---
name: eval-suite-isolated-package
description: Scaffold an out-of-tree eval/ package that imports the model but the model never imports it. The cross-cutting eval-curator shared agent enforces the separation.
---

## When to use

When starting a new ML project or adding the first eval suite to an
existing one.

## How

### Layout

```
my-ml-project/
  src/                       <- model code
    my_model/
      __init__.py
      train.py
      predict.py
  eval/                      <- eval code; SEPARATE package
    pyproject.toml           <- eval is its own package
    eval/
      __init__.py
      datasets.py
      assertions.py
      regression.py
      ts_cv.py
  pyproject.toml             <- root project; lists my_model only
  uv.lock
```

### Rules

1. `eval/pyproject.toml` declares `my-eval` as the package name; it
   depends on the root project (`my_model`) but the root project does
   not depend on it.
2. `src/my_model/*.py` MUST NOT contain `import eval` or `from eval ...`.
   The `eval-curator` shared agent's Default-FAIL contract rejects PR
   diffs that violate this.
3. The CI invocation runs evals as `uv run --package eval pytest eval/`
   so the eval package is loadable; in development, `uv pip install -e
   eval/` once at setup makes the package available.
4. New evals land in `eval/`; new training code lands in `src/`. A
   single PR may not touch both — split into two.

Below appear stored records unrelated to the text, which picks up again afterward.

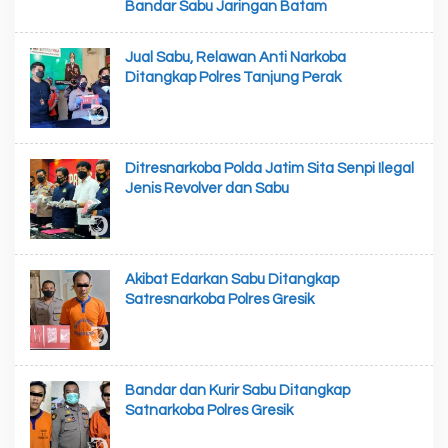
Bandar Sabu Jaringan Batam
Jual Sabu, Relawan Anti Narkoba
Ditangkap Polres Tanjung Perak
Ditresnarkoba Polda Jatim Sita Senpi Ilegal
Jenis Revolver dan Sabu
Akibat Edarkan Sabu Ditangkap
Satresnarkoba Polres Gresik
Bandar dan Kurir Sabu Ditangkap
Satnarkoba Polres Gresik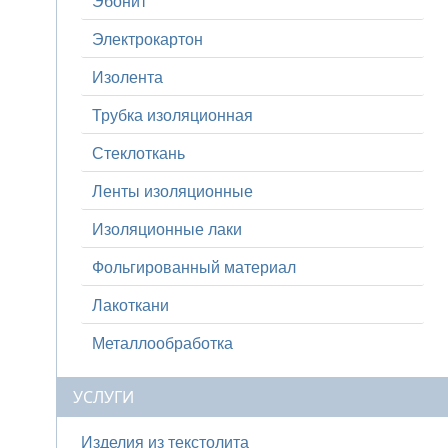
Эбонит
Электрокартон
Изолента
Трубка изоляционная
Стеклоткань
Ленты изоляционные
Изоляционные лаки
Фольгированный материал
Лакоткани
Металлообработка
УСЛУГИ
Изделия из текстолита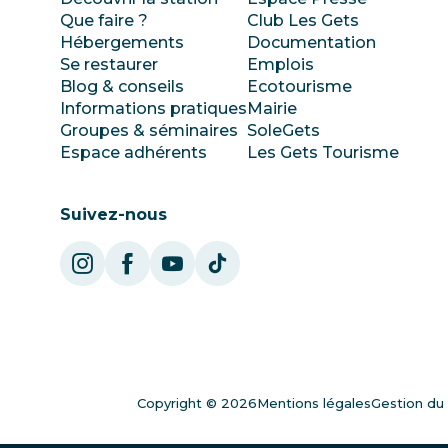
Que faire ?
Club Les Gets
Hébergements
Documentation
Se restaurer
Emplois
Blog & conseils
Ecotourisme
Informations pratiques
Mairie
Groupes & séminaires
SoleGets
Espace adhérents
Les Gets Tourisme
Suivez-nous
Copyright © 2026
Mentions légales
Gestion du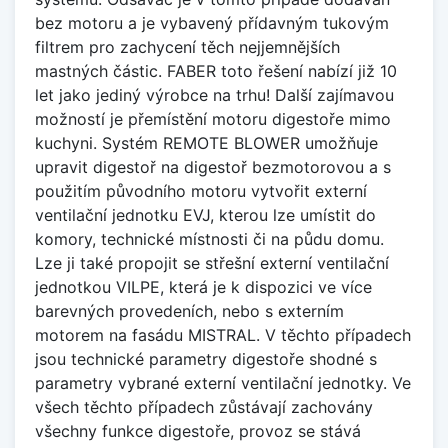
bez motoru a je vybavený přídavným tukovým
filtrem pro zachycení těch nejjemnějších
mastných částic. FABER toto řešení nabízí již 10
let jako jediný výrobce na trhu! Další zajímavou
možností je přemístění motoru digestoře mimo
kuchyni. Systém REMOTE BLOWER umožňuje
upravit digestoř na digestoř bezmotorovou a s
použitím původního motoru vytvořit externí
ventilační jednotku EVJ, kterou lze umístit do
komory, technické místnosti či na půdu domu.
Lze ji také propojit se střešní externí ventilační
jednotkou VILPE, která je k dispozici ve více
barevných provedeních, nebo s externím
motorem na fasádu MISTRAL. V těchto případech
jsou technické parametry digestoře shodné s
parametry vybrané externí ventilační jednotky. Ve
všech těchto případech zůstávají zachovány
všechny funkce digestoře, provoz se stává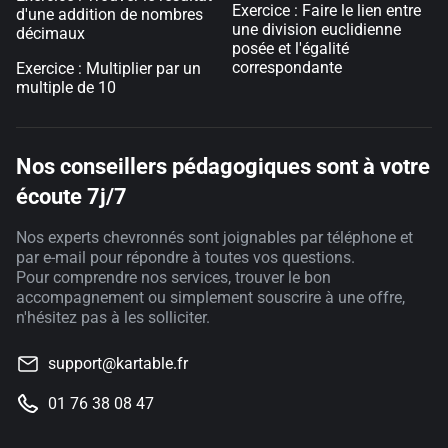
Exercice : Faire le lien entre
d'une addition de nombres
une division euclidienne
décimaux
posée et l'égalité
correspondante
Exercice : Multiplier par un
multiple de 10
Nos conseillers pédagogiques sont à votre
écoute 7j/7
Nos experts chevronnés sont joignables par téléphone et
par e-mail pour répondre à toutes vos questions.
Pour comprendre nos services, trouver le bon
accompagnement ou simplement souscrire à une offre,
n'hésitez pas à les solliciter.
support@kartable.fr
01 76 38 08 47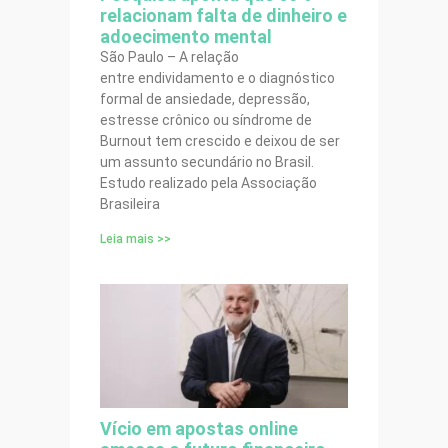
relacionam falta de dinheiro e
adoecimento mental
São Paulo – A relação
entre endividamento e o diagnóstico
formal de ansiedade, depressão,
estresse crônico ou síndrome de
Burnout tem crescido e deixou de ser
um assunto secundário no Brasil.
Estudo realizado pela Associação
Brasileira
Leia mais >>
Vício em apostas online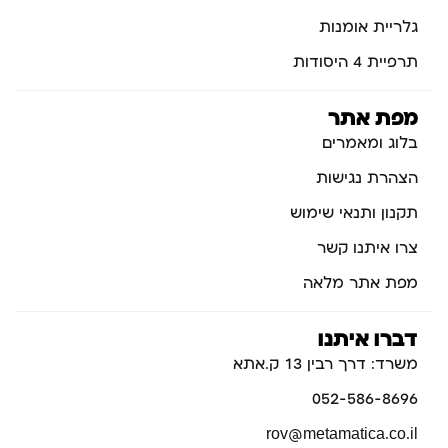
גלריית אומנות
תרפיית 4 היסודות
מפת אתר
בלוג ומאמרים
הצהרת נגישות
תקנון ותנאי שימוש
צרו איתנו קשר
מפת אתר מלאה
דברו איתנו
משרד: דרך רבין 13 ק.אתא
052-586-8696
rov@metamatica.co.il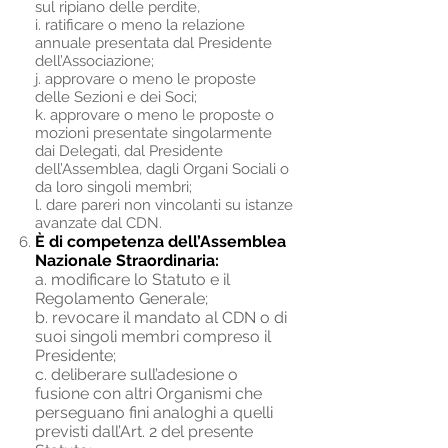
sul ripiano delle perdite,
i. ratificare o meno la relazione
annuale presentata dal Presidente
dell’Associazione;
j. approvare o meno le proposte
delle Sezioni e dei Soci;
k. approvare o meno le proposte o
mozioni presentate singolarmente
dai Delegati, dal Presidente
dell’Assemblea, dagli Organi Sociali o
da loro singoli membri;
l. dare pareri non vincolanti su istanze
avanzate dal CDN.​
È di competenza dell’Assemblea
Nazionale Straordinaria:
a. modificare lo Statuto e il
Regolamento Generale;
b. revocare il mandato al CDN o di
suoi singoli membri compreso il
Presidente;
c. deliberare sull’adesione o
fusione con altri Organismi che
perseguano fini analoghi a quelli
previsti dall’Art. 2 del presente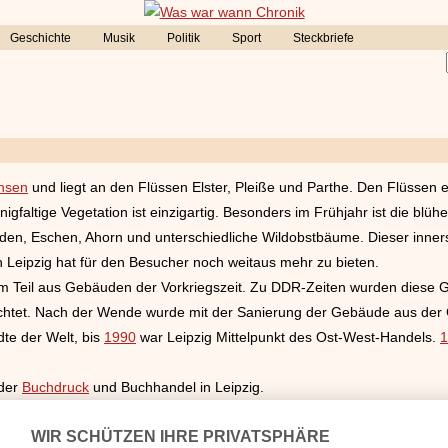
Geschichte
Musik
Politik
Sport
Steckbriefe
chsen
und liegt an den Flüssen Elster, Pleiße und Parthe. Den Flüssen en
igfaltige Vegetation ist einzigartig. Besonders im Frühjahr ist die bl
en, Eschen, Ahorn und unterschiedliche Wildobstbäume. Dieser innerst
 Leipzig hat für den Besucher noch weitaus mehr zu bieten.
um Teil aus Gebäuden der Vorkriegszeit. Zu DDR-Zeiten wurden diese 
chtet. Nach der Wende wurde mit der Sanierung der Gebäude aus der
dte der Welt, bis
1990
war Leipzig Mittelpunkt des Ost-West-Handels.
1
 der
Buchdruck
und Buchhandel in Leipzig.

## Anti-patterns this skill prevents

- The agent "improving" eval scores by editing both the eval and the
  model in the same diff (the canonical p-hacking pattern under
  agent-driven development).
- Test data leaking into training via a shared utility module both
  packages import.
- "I'll just inline a quick eval next to the model" — once the inline
  eval ships, splitting it later is twice the work.